И вдруг камень стал меняться на моих глазах. В благоговейном изумлении я смотрел на артефакт, который всегда считал не более чем красивой легендой. На месте камня возникла огромная золотая чаша, украшенная самоцветными каменьями, наполненная по кромку густым красным вином, которое переливалось через края и как бы таяло в сиянии, потускневшем до закатного багрянца; в этом сиянии зала, где собрались офф-моо, словно вскипела буйством живых красок. Мои чувства отказывались воспринимать происходящее. Я внезапно ощутил слабость и неожиданно, совершенно без причины, затосковал по Равенбранду. Если бы я мог стиснуть в пальцах рукоять меча, мне бы стало гораздо легче, ибо клинок напитал бы меня силой. Но он находился там, где я его оставил, а потому близость к легендарной чаше становилась попросту непереносимой. Между тем чаша – Священный Грааль – увеличивалась в размерах. Конические колпаки офф-моо раскачивались и падали, словно это зрелище было непривычным даже для мудрецов Мо-Оурии. По зале пролегли длинные тени.

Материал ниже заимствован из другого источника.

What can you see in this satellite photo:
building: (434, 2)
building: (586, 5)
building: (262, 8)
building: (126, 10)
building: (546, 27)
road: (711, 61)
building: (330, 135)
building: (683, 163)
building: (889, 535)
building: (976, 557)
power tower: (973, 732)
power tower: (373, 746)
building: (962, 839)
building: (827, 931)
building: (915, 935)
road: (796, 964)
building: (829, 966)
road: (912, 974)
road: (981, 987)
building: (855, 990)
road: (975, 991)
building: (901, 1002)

Офф-моо запели, их голоса слились в одном-единственном протяжном звуке, который перерос то ли в песню, то ли в заклинание, угрожавшее поколебать весь мир. Свет смешивался с тенью, тень становилась светом. Чаша стремительно уменьшалась, как бы съеживалась – пока наконец не преобразилась в золотой, отделанный драгоценными камнями посох, который медленно вращался в воздухе над обсидиановым диском.

Офф-моо завели другую песню, и посох.., вырос. На мгновение он превратился в маленького ребенка с прекрасным ангельским личиком, вновь стал самим собой, затем обернулся изящной золотой стрелой. Знак Порядка. На месте одной стрелы возник целый колчан, стрелы взмыли к потолку и зависли над диском, потом начали вращаться. Восемь золотых стрел с самоцветами. Знак Хаоса.

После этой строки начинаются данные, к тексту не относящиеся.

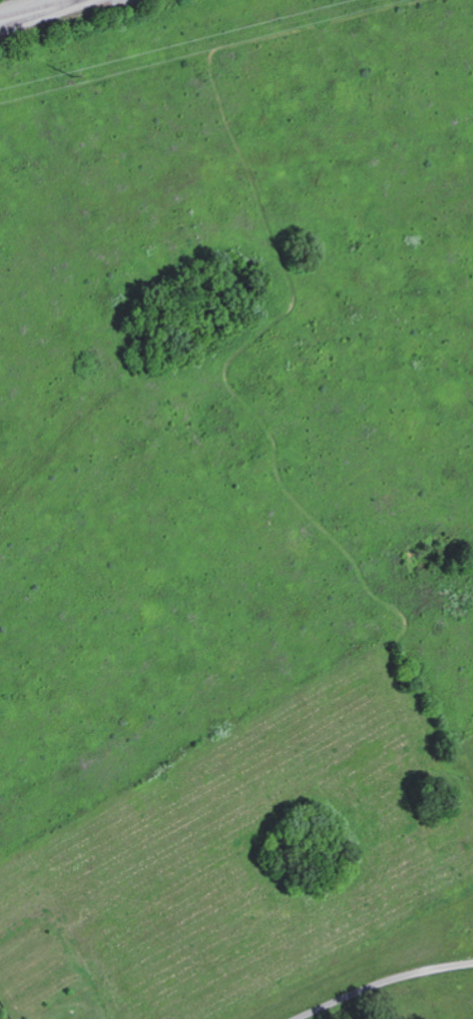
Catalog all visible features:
railway: (34, 8)
railway: (40, 14)
crop: (258, 850)
road: (380, 984)

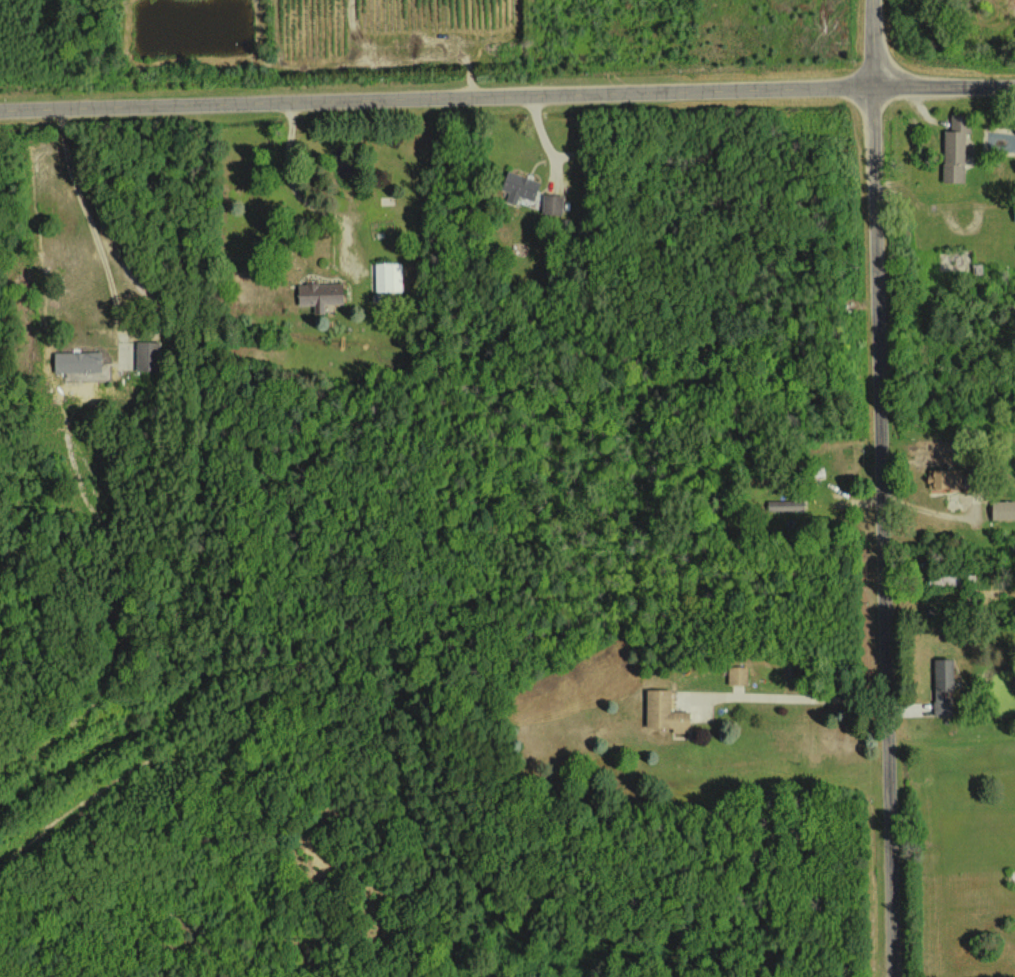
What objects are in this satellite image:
road: (507, 99)
building: (954, 148)
building: (519, 187)
road: (300, 192)
building: (551, 204)
building: (1014, 215)
road: (89, 217)
building: (387, 276)
building: (318, 294)
building: (147, 355)
building: (81, 366)
building: (941, 479)
road: (880, 488)
building: (786, 508)
building: (1001, 509)
building: (738, 675)
building: (941, 685)
road: (801, 696)
building: (663, 712)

Но, как не замедлило выясниться, вовсе не эти знаки приковали внимание офф-моо. Обсидиановый диск обрел прозрачность, и в нем проступило изображение. Множество всадников скакало по направлению к нам. Мне почудилось, будто я смотрю исторический фильм в кинотеатре. Вот только актеры были пугающе знакомы. Впереди, на белом жеребце, слепые глаза которого были устремлены вверх, но поступь, несмотря на слепоту, уверенна, скакал Гейнор, облаченный в доспехи. За его спиной, тоже верхом на слепых лошадях, мчались нацисты во главе с Клостерхеймом, все как один в эсэсовской форме под плащами. И у каждого было при себе какое-нибудь старинное оружие – меч, пика, лук или арбалет.

А за ними надвигались чудовища, самые невероятные, самые диковинные, будто сошедшие с полотен Босха. Внезапно возникла почти крамольная мысль: а что, если художник творил, опираясь на опыт, а не на фантазии воспаленного рассудка? Длинноногие, длиннорукие, с выпученными слепыми глазами… Вытянутые рыла свидетельствовали о том, что эти существа ориентировались под землей по запаху. Они были гораздо крупнее людей, скакавших впереди, ни дать ни взять игрушечные солдатики двух различных видов. Дикари, уродливые, но наделенные зачатками разума дикари, с дубинами и топорами в руках. Попадались среди них и лучники, и те, кто был вооружен мечами. Скорее толпа, чем армия в истинном смысле слова. Но их были тысячи…

– Труги, – сказала Оуна.

Теперь я понимал, почему народ офф-моо не слишком опасался обитателей темных земель. Чудовищам не хватило бы ни разумности, ни желания, чтобы напасть на Мо-Оурию по собственной инициативе.

Один из офф-моо что-то негромко произнес. Оуна утвердительно кивнула.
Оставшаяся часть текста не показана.